Songbird Nurseries of Pennsylvania

Guest Blog by Paul T. Zeph, Director of Conservation for Audubon Pennsylvania

Millions of small, beautiful, colorful songbirds that live in the tropics for most of the year venture north each spring to Pennsylvania to nest in our deep, quiet forests—forests that are now in danger of being fracked apart into industrial zones of natural gas extraction.

Pennsylvania’s forests provide nesting habitat for 17% of the world’s Scarlet Tanagers. Photo courtesy of the PA Gaming Commission.

Pennsylvania’s forests provide nesting habitat for 17% of the world’s Scarlet Tanagers. Photo by Jake Dingel, via the PA Game Commission.

The names of these birds are often described by their vibrant colors:  Black-throated Blue Warbler, Scarlet Tanager, Cerulean Warbler, or Rose-breasted Grosbeak. Here, in the deep remnants of Penn’s Woods, they find an abundance of caterpillars and other insects that are critical protein for raising baby birds. Once the young are fledged and finding food on their own, the parents and juveniles head back south in early fall to their “non-breeding” habitat, which is more accurately called the Neotropics; that is, the New World tropics of the Caribbean, Central America and South America.

Most of these Neotropical migrants cannot nest successfully in small woodlots or fragmented forests, and depend upon large, undisturbed tracts of woodland that we call “core” forests.  These are forests that are at least 300 feet from a permanent edge – such as a road, utility corridor, or housing development.  Pennsylvania still has some very large forest blocks, primarily in the northern tier of the state, that serve as bird “nurseries”—places where the nest density is high and many species are successfully fledging young.

A recently-completed Pennsylvania Breeding Bird Atlas is undergoing analysis by many researchers, and the data is helping us to identify the “best of the best” places in the state needed to sustain populations of our Neotropical visitors, for which we have a North American responsibility.  Not surprisingly, these quiet, large blocks of forest are also favorite places for humans to use for passive recreation, relaxation, and spiritual renewal.  If you want a quiet, peaceful place to escape the modern world for a weekend, look for places frequented in June by Blackburnian Warblers or Blue-headed Vireos.


Unconventional drilling and key forest songbird habitat in Pennsylvania. To access the legend, layer descriptions, and other tools, click on the expanding arrows icon in the top-right corner of the map.

Since many populations of our Neotropical species have been dramatically declining over the past 50 years, we need to protect as much nesting habitat as possible.  In 100 years, we will probably see many species disappear from Pennsylvania altogether due to fragmentation and climate change.  Our northern forest blocks may be a last refuge for a number of bird and other animal species that cannot survive in our sprawling suburbs or the ecological changes that will come with a warming planet.

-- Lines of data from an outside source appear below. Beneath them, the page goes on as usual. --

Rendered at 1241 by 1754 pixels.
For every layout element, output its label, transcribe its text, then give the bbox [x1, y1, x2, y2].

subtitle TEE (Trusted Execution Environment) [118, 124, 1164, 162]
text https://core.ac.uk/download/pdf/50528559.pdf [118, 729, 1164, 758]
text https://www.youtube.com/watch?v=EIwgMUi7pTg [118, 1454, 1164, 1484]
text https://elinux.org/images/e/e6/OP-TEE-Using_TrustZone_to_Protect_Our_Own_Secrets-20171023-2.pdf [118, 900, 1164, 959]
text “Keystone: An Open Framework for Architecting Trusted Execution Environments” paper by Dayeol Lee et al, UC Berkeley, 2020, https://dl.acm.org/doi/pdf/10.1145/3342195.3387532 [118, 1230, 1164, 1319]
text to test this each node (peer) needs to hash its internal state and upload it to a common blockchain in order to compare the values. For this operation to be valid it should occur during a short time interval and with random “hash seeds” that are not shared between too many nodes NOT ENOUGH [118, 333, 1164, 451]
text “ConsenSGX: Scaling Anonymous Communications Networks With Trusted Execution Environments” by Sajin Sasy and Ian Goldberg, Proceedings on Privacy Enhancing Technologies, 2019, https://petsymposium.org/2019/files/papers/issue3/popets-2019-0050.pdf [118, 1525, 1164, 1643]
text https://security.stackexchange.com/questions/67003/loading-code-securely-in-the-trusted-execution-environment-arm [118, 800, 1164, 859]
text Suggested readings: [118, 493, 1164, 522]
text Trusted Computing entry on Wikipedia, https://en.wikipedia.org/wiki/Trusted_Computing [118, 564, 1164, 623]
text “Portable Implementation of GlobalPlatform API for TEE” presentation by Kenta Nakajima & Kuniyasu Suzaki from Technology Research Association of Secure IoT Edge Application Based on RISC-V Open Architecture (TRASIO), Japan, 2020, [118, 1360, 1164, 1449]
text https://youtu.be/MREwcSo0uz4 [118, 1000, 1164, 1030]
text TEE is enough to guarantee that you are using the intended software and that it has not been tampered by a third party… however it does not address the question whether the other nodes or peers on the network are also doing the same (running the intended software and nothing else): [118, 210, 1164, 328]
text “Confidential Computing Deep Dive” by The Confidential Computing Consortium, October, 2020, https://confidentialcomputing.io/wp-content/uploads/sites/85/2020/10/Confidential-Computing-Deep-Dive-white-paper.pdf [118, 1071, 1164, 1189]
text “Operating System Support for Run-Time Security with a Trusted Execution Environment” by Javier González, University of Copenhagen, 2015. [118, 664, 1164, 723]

Extensive gas infrastructure in forested Pennsylvania land. Photo by Pete Stern, 2013.

Extensive gas infrastructure in forested Pennsylvania land. Photo by Pete Stern, 2013.

Fracking is a heavily industrialized activity that not only causes short-term fragmentation, noise, and ecological disruption, but can lead to long-term ecological collapse of healthy, intact forest blocks.  Birds are only one of many types of animals that are impacted by the vast array of fracking infrastructure that is becoming all-too-common in our state’s quiet and shady bird nurseries, trout streams, and recreation areas:  widened roads letting in sunlight and nest predators; long, wide pipelines creating miles of permanent edge; thousands of acres of forest floor buried under compacted gravel pads; rain events carrying road and well pad gravel into sensitive headwater streams, burying aquatic life.

We have precious few public lands left in Pennsylvania that have not been leased for mineral extraction.  We must do all that we can to prevent leasing of lands where the state owns the mineral rights; and, where the rights are severed and owned by another, we must find compromises and solutions that keep as much of the forest intact as possible.